I just finished (yet another) personal finance book, this one David Bach’s “Start Late, Finish Rich.”* The book’s premise is that anyone—no matter their age or station in life–can get their financial shite together (!) by developing the right financial habits to create a healthy nest for themselves and their family.
As is the case for most things I get value out of, Bach’s book makes it clear that if you want this result, you gotta take responsibility for it:
You know, the good things in life don’t just happen to people. Sure, people occasionally get lucky. They win the lottery or inherit a bundle from a rich uncle they never knew they had. But those are the exceptions—the rare exceptions. As a rule, the good things in life happen to people only when they make them happen…
If you want a future of security and independence, you’ve got to build it for yourself.“Start Late, Finish Rich,” by David Bach (p91)
Back at the end of 2014, I read Bach’s “Smart Couples Finish Rich,” a book designed, as the title suggests, especially for couples. As Bach writes, “My goal in this book is to provide an action-oriented road map that will enable the two of you to take control of your finances as a couple… you will learn everything you need to do as a couple to both live and finish rich.” (p5)
I was ready to hear this. We had been married for nearly three years, and I guess I was ready to think about more “grown up” things like taking on our financial future. The book nailed the point home. I thought, “This stuff is important. We need to listen to this.”
Soon after reading “Smart Couples Finish Rich,” I read Tony Robbin’s “Money: Master the Game,” and the transformation was complete.
I had caught the personal finance bug 😉
We wasted no time. We started creating positive money habits such as putting away for savings, investing, and paying off debt. Looking back on the last five years, I am enormously grateful, especially given the collective roller-coaster the world is going through right now.

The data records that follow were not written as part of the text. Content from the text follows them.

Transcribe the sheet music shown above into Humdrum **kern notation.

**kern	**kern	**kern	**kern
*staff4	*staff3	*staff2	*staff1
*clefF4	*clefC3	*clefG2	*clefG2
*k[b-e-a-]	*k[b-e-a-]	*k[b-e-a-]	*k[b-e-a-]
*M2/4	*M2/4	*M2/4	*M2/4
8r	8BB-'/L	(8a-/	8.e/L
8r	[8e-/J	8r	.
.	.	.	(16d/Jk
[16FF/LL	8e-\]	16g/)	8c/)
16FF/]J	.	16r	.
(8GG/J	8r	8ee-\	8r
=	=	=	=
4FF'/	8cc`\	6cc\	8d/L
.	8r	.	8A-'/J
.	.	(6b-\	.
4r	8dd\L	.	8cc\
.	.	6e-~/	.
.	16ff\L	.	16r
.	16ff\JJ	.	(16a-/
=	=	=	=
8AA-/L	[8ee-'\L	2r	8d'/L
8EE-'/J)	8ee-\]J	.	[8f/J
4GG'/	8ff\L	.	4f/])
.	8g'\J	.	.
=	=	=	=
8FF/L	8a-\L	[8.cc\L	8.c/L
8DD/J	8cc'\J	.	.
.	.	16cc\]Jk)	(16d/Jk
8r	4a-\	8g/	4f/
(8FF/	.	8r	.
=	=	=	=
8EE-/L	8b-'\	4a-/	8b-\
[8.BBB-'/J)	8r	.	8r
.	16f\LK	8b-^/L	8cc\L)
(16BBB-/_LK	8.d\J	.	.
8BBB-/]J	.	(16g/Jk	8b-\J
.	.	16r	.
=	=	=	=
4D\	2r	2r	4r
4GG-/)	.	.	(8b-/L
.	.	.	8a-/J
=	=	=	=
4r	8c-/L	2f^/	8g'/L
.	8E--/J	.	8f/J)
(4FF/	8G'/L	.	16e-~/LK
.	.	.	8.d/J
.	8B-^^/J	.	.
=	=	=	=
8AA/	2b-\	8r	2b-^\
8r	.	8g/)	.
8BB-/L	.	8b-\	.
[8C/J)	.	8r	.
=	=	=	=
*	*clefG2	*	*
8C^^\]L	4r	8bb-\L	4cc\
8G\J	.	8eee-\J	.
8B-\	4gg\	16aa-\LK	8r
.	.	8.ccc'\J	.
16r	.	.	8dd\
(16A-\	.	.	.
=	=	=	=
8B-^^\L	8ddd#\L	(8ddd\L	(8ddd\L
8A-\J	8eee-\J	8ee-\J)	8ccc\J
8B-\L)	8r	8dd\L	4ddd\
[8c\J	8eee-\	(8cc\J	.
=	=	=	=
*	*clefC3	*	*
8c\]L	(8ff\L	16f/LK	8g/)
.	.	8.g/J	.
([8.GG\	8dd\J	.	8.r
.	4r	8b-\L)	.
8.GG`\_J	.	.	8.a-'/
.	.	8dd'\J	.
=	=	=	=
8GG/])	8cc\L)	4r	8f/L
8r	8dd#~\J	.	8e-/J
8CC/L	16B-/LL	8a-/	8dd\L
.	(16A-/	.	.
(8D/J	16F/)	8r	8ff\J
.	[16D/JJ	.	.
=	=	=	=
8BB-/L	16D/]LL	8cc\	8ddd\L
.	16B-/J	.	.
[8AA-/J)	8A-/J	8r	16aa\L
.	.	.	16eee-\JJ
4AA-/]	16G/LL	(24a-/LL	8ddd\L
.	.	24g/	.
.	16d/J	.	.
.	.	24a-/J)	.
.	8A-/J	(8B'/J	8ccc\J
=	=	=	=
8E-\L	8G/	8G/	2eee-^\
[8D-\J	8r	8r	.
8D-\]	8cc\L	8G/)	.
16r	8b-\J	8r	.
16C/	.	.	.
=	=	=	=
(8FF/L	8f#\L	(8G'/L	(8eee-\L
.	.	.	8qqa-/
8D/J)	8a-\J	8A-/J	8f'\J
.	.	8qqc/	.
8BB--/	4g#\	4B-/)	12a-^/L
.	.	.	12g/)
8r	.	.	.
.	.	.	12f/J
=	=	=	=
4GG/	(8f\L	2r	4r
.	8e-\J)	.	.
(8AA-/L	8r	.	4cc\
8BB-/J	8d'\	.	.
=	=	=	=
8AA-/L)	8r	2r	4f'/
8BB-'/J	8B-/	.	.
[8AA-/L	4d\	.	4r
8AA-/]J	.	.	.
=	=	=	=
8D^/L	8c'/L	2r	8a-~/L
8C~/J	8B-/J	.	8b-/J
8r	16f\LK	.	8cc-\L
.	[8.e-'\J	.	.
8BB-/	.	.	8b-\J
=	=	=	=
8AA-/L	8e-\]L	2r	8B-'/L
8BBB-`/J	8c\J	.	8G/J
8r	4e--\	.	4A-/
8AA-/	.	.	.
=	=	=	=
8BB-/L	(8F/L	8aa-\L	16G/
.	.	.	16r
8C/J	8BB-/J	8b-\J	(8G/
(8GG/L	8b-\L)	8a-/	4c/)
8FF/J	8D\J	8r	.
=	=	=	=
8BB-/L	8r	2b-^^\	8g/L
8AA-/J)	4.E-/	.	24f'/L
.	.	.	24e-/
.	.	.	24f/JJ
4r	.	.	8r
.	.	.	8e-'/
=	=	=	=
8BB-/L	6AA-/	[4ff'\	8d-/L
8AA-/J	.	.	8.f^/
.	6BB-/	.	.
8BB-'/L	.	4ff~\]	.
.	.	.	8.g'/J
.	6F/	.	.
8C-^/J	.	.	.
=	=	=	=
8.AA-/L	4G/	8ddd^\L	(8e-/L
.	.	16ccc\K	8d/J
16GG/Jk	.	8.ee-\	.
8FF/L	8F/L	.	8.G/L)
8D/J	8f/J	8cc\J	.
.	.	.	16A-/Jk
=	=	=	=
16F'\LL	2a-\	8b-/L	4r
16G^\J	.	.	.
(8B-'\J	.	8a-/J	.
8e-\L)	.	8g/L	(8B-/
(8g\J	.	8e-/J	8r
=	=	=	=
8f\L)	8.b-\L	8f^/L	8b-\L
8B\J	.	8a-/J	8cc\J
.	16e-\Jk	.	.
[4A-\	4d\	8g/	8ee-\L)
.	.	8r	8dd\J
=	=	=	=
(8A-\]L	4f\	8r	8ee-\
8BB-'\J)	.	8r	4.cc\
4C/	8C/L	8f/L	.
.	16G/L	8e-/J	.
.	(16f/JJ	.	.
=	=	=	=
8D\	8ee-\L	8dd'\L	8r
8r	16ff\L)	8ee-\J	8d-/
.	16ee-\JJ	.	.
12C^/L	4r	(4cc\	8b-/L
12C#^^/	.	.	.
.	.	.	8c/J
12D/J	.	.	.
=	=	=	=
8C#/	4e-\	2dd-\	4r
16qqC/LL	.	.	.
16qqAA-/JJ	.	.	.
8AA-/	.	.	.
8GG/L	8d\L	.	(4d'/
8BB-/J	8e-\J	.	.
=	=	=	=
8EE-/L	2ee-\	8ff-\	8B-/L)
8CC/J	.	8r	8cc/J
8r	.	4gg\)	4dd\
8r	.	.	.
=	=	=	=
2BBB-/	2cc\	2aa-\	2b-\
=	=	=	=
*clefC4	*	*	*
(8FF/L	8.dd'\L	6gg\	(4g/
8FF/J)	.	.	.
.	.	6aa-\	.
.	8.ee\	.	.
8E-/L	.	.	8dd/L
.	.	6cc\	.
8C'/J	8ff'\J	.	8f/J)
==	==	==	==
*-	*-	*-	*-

It gives me enormous peace of mind* knowing that we have a solid financial foundation and flexibility in the face of uncertain times.
And yet, that’s really no surprise to me. That’s the power of good habits! They allow a slow and steady power that grows over time, and their virtuous results will come to your aid again and again!
In his books, Bach makes the point that by setting aside a few dollars a day, one can build up one’s financial empire.** Because that’s what good habits do: they chip away at whatever is important to you, gradually sculpting your masterpiece, Andy Dufresne style .
And this is why it is more important than ever to develop good financial habits!
** David Bach popularized the idea of the “latte factor;” that is, the notion that if you cut out small, unnecessary expenses in life–such as a daily latte from Starbucks–you can end up saving a whole crap load of money over time, especially when it is invested for a modest return.